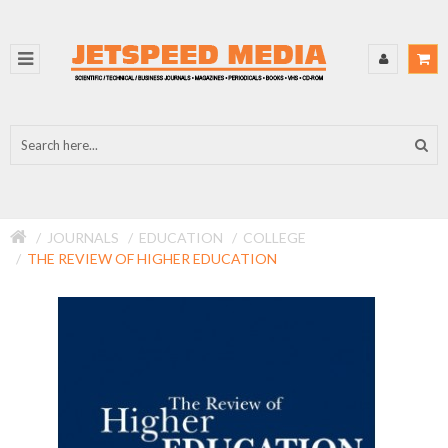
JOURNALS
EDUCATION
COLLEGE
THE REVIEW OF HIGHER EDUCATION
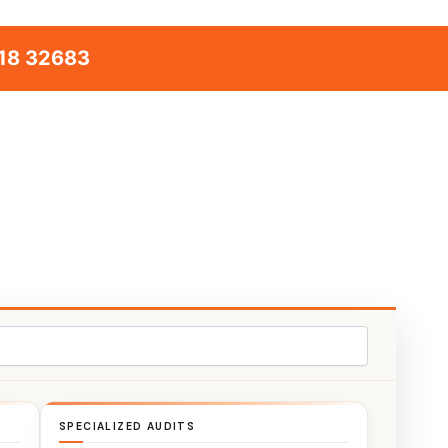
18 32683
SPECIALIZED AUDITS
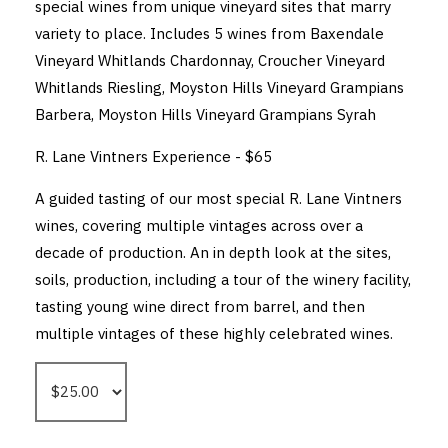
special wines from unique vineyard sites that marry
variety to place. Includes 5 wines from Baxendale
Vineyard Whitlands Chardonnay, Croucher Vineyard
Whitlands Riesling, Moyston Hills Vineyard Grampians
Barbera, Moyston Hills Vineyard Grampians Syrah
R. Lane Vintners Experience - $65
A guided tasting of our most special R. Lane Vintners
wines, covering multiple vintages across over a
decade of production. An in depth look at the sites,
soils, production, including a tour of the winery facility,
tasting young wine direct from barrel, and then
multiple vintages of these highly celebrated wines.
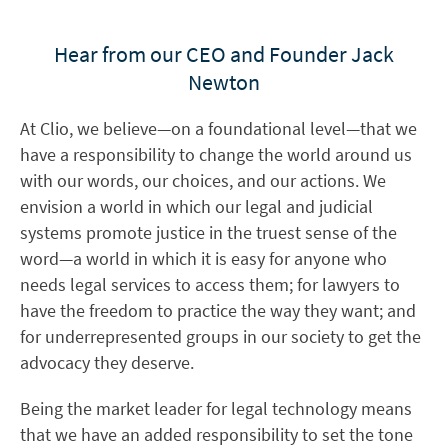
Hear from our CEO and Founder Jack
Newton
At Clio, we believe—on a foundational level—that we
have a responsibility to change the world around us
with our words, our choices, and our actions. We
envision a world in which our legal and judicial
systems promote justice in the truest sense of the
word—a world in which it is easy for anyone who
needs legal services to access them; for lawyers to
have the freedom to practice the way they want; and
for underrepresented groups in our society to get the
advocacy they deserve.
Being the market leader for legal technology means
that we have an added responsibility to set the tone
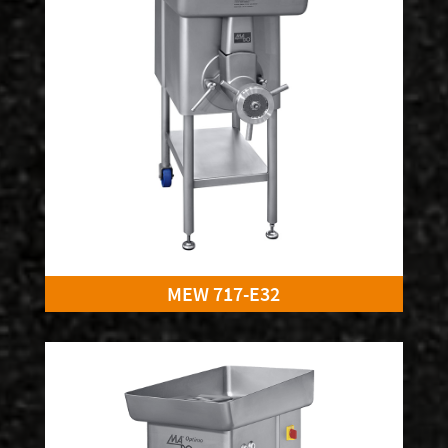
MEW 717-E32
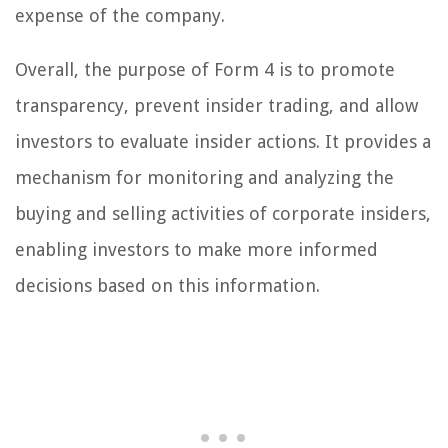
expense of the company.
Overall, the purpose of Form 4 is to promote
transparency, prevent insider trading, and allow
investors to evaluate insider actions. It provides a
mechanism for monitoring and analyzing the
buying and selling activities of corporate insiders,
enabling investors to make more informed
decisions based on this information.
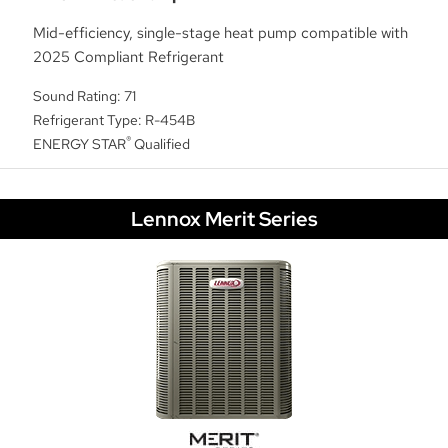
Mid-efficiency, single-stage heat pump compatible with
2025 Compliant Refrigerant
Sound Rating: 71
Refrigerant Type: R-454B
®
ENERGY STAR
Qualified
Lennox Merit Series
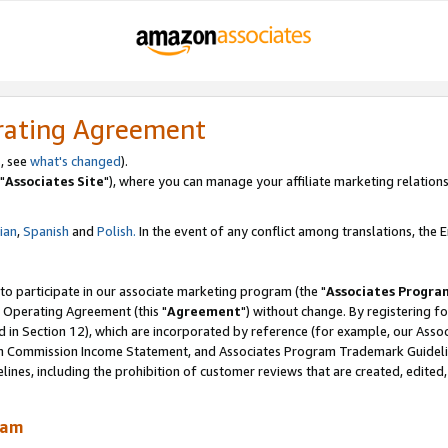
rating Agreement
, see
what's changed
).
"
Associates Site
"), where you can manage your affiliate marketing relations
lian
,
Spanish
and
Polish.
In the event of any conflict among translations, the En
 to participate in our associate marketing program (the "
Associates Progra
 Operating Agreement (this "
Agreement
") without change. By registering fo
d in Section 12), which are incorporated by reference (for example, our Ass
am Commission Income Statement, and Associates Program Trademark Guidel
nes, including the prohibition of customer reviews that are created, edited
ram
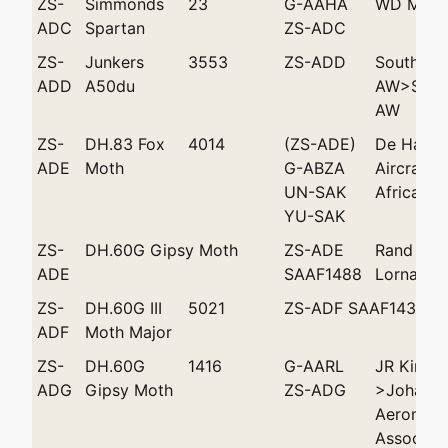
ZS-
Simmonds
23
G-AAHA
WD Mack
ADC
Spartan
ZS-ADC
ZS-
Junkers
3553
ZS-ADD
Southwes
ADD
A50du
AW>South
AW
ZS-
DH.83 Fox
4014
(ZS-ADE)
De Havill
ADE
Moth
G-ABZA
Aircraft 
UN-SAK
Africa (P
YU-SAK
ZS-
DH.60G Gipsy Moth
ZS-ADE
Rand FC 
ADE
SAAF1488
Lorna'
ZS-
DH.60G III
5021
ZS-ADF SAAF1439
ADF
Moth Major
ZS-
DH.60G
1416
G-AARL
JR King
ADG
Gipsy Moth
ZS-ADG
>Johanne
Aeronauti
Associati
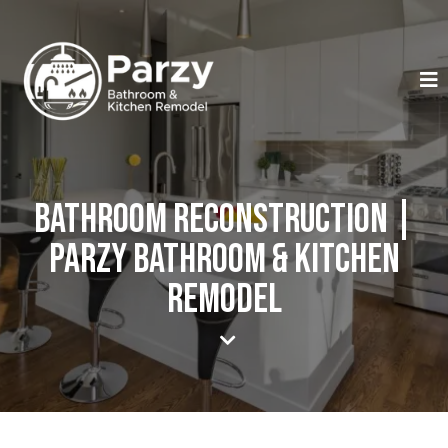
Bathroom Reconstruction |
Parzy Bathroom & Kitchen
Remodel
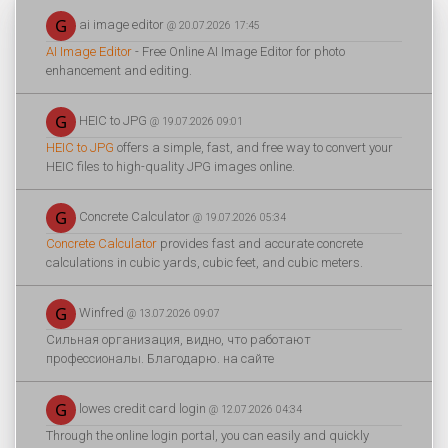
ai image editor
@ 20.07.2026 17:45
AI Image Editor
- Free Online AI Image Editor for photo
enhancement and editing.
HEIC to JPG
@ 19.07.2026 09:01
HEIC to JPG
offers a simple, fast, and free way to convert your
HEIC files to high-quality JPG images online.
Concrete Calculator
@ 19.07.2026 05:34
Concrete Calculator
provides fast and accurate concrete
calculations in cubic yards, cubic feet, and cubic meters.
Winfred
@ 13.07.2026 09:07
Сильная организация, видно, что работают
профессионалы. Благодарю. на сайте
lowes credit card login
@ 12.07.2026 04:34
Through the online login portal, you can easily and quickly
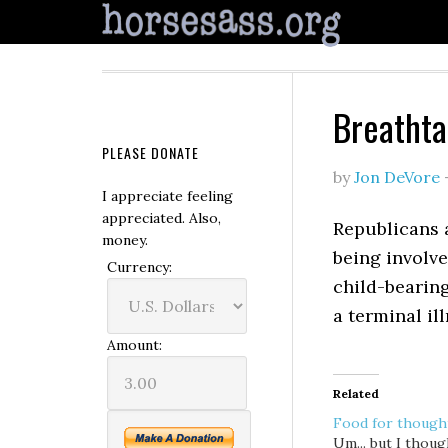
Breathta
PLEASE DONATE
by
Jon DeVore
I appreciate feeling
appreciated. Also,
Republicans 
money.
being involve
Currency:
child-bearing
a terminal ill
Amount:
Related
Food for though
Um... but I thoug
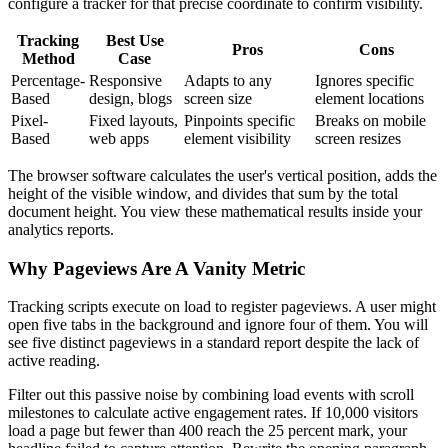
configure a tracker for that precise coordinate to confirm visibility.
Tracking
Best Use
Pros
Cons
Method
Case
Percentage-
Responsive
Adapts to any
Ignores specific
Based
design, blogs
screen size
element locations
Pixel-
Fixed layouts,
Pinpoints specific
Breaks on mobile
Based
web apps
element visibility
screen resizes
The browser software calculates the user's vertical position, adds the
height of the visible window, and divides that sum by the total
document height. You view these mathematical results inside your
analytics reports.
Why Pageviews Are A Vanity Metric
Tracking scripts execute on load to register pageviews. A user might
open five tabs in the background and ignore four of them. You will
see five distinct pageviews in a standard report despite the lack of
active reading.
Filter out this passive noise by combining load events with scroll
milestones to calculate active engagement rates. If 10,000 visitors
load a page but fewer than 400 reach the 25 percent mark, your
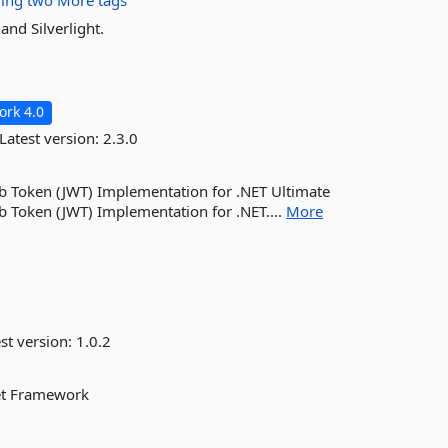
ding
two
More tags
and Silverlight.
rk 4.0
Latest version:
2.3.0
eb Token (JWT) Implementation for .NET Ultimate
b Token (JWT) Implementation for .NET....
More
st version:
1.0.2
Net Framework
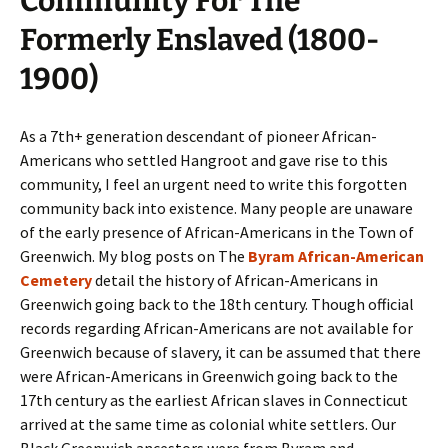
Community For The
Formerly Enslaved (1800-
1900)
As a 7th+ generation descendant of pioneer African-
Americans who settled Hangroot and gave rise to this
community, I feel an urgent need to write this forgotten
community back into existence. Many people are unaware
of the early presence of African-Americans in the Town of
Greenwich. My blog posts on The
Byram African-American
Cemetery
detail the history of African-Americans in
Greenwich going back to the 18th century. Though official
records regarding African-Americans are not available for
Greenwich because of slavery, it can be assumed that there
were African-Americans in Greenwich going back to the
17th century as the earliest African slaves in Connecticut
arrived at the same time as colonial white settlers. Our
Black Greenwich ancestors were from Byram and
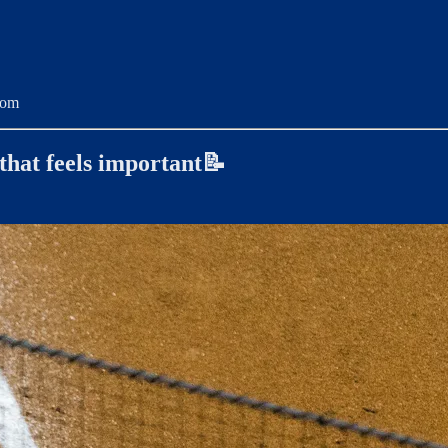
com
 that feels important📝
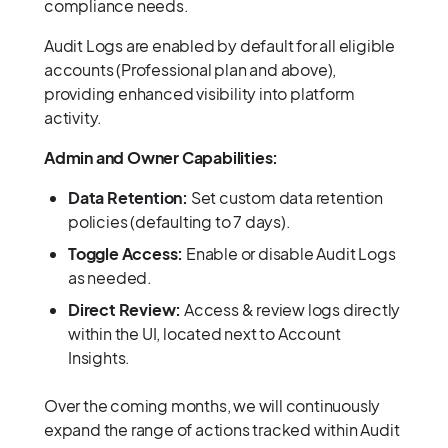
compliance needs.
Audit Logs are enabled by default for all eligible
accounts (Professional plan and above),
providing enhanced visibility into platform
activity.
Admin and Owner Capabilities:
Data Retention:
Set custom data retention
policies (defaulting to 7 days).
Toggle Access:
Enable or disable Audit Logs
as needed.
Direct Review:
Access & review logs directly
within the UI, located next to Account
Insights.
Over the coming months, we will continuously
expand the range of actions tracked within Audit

— WRITTEN TASK —
Copy each line from the data that features the string "visibility".

— EXPECTED ANSWER —
configure a tracker for that precise coordinate to confirm visibility.
element visibility
providing enhanced visibility into platform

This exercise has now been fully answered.